Thirdly, there’s the fact that conventional monetary policy can do little more to support the economy in the face of either fiscal tightening or any future demand shock. Unless you are willing to consider unconventional measures such as subsidies to banks to encourage lending or direct transfers from the Bank of England into our bank accounts, this means there’s a case for fiscal policy to at least not depress demand.

Fourthly, with real interest rates negative in real terms, we don’t need spending cuts to reduce the ratio of debt to GDP. We can do so even while running a modest deficit.

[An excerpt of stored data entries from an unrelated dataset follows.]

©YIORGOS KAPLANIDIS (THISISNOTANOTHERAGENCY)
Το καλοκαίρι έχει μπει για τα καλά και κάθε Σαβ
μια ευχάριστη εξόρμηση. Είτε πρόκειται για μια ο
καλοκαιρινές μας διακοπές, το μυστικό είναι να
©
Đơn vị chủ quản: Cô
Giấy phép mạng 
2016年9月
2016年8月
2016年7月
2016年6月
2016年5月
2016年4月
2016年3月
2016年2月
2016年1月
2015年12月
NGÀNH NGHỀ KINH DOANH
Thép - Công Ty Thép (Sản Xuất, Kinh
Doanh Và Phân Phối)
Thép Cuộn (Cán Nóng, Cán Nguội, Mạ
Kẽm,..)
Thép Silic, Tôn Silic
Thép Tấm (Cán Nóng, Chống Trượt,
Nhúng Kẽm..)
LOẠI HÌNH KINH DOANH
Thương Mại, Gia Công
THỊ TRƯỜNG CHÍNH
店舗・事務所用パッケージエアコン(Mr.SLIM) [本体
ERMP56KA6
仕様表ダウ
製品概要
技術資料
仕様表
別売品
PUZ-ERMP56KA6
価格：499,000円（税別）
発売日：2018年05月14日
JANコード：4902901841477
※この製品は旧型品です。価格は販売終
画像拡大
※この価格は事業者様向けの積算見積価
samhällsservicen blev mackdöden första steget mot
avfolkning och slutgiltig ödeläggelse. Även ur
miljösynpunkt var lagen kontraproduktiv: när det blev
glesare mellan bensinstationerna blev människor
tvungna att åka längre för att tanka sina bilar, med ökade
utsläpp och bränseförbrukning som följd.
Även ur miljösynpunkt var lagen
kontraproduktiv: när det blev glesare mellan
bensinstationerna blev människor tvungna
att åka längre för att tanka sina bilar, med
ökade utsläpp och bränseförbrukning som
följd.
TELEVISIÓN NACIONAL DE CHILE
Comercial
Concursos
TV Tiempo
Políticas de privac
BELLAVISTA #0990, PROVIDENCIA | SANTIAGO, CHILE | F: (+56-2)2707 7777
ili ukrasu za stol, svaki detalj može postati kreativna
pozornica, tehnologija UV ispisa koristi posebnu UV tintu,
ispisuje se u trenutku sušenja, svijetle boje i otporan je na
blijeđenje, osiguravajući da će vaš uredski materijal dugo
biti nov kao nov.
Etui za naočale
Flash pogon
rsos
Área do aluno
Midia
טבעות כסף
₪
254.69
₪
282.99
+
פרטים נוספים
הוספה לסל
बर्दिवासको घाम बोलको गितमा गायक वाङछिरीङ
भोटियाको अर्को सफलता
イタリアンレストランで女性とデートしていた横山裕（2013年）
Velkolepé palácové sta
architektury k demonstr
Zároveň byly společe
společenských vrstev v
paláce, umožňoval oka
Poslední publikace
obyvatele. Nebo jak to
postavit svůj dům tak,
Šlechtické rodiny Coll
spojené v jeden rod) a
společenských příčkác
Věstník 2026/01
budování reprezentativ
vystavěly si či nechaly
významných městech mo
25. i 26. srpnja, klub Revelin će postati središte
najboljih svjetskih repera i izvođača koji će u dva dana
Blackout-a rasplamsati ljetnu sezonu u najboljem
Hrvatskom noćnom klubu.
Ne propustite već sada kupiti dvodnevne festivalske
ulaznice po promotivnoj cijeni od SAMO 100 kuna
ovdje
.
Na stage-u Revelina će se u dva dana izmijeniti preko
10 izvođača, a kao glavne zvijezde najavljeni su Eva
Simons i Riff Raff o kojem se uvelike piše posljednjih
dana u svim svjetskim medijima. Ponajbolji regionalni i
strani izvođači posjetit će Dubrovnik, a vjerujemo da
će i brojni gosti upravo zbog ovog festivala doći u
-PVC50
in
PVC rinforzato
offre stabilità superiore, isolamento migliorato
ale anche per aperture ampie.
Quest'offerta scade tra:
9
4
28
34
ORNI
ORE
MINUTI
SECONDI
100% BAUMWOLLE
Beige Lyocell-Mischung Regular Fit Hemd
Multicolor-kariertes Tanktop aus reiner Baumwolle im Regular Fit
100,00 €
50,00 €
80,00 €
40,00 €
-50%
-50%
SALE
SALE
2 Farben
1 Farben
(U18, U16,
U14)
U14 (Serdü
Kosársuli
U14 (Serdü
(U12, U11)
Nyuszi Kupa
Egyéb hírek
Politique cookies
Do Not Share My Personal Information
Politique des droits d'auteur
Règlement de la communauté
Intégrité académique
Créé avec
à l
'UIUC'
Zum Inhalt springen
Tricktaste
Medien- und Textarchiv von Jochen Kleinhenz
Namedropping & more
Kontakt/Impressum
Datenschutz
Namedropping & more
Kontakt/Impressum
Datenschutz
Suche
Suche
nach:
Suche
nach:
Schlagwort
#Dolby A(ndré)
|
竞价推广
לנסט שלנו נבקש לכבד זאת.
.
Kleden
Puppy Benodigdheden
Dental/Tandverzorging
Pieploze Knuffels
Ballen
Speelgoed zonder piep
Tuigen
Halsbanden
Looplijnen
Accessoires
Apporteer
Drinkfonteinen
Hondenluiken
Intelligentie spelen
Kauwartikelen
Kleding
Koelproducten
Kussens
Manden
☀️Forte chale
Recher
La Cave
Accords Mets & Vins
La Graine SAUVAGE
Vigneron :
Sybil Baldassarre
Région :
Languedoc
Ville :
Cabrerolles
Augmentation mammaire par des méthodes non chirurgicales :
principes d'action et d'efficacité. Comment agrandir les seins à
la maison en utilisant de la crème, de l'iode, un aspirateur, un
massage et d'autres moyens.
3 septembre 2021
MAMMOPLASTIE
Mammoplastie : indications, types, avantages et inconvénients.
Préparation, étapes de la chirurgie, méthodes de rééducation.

If we assume that trend GDP growth is around 2 per cent, then simple maths tells us that with real interest rates at -2 per cent we can reduce the debt-GDP ratio over time with any primary deficit (that is, borrowing before interest costs) less than 3.7 per cent of GDP. Last year, there was actually a small surplus on the primary balance.

Finally, of course, recent history tells us that austerity doesn’t always reduce debt. In June 2010, the OBR forecast that the debt-GDP ratio would be 67.4 per cent in 2015-16. In fact, it turned out to be 79.9 per cent. One reason for this overshoot was that austerity is to some extent counterproductive. Holding down public spending depresses economic activity (relative to what it would otherwise be) and so reduces tax revenue. Which poses the question: if austerity didn’t reduce government debt then, why should it do so in the 2020s?

This leaves another possibility. As Maynard Keynes said in 1933: “Look after the unemployment, and the Budget will look after itself.” This strategy worked after 1945. It might well do so again.